En San Martín de los Andes, la venta de alcohol a menores está regulada con la más contundente de las disposiciones: la prohibición. Pero ocurre que hay mostradores activos en la ciudad. Sí, a toda hora y como si se tratase de función en continuado, hay negocios que venden alcohol, en particular cerveza, sin pedir documentos a insospechados jovencitos, algunos de los cuales aún no se quitan el guardapolvo blanco.
Ahora bien. San Martín de los Andes es una ciudad que tiene complejidades morfológicas y de trama urbana, pues está asentada sobre un antiguo valle glacial y rodeada de cerros con quebrados accesos. Pero así y todo no parece tener las portentosas dimensiones del cemento que habría que recorrer, pongamos, en la ciudad de México.
Una fuente del propio municipio dijo a este a diario que los locales que venden alcohol a menores, ya sea a modo de almacenes, quioscos o boliches, son cinco o seis. Sí, cinco o seis. Incluso estando ellos distribuidos en las antípodas cardinales de la ciudad, no debería resultar difícil el control.

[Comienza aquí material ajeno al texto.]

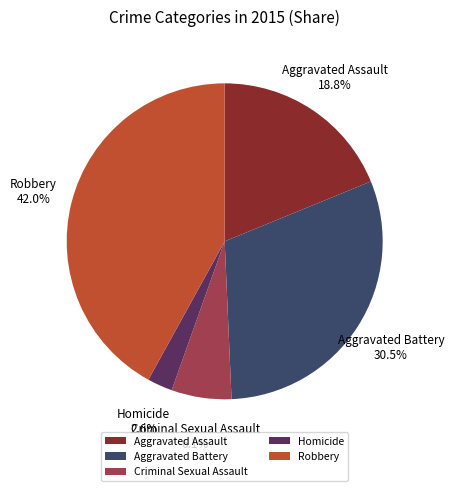

Which slice is the largest?

Robbery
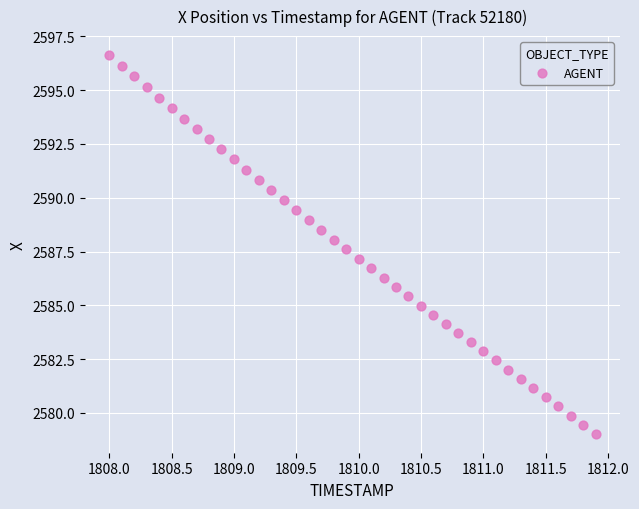

What is the range of X values (max minus min)?

3.9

Pero ocurre que las cosas tienden a complicarse, porque los inspectores municipales son agredidos y necesitan, además, llevar testigos del procedimiento, que no siempre (por no decir nunca) consiguen. En ocasiones son asistidos por la policía, pero sin obligación y si lo piden, pues el estado municipal tiene legal y legítimamente constituido su poder de policía en esta materia.
Sin embargo, eso no parece intimidar a los propietarios, pues más bien son algunos de ellos los que se comportan con modos intimidatorios: hay lugares de la ciudad en los que se teme entrar.
De paso, cabe preguntarse qué tanta voluntad política hay por acompañar a esos inspectores. ¿Será cierto (como se dice en pliegues de la oposición) que a dos locales cuyos propietarios son sabidos infractores, se les renovó la licencia comercial hace algunas semanas? Sería cuando menos una rara paradoja.
Por estas horas, el Concejo Deliberante analiza endurecer las sanciones, elevar las multas, clausuras y cierres definitivos por reincidencia en la venta de alcohol a menores, pero el caso es que de poco servirá profundizar el carácter punitivo de la legislación, si el problema está en la dificultad de ejercer el control. Y no precisamente porque sea imposible dar con los infractores...
Controlar los "mostradores" no contesta la pregunta con la que abrió esta nota, pero es la mínima respuesta que el Estado debería empezar por dar.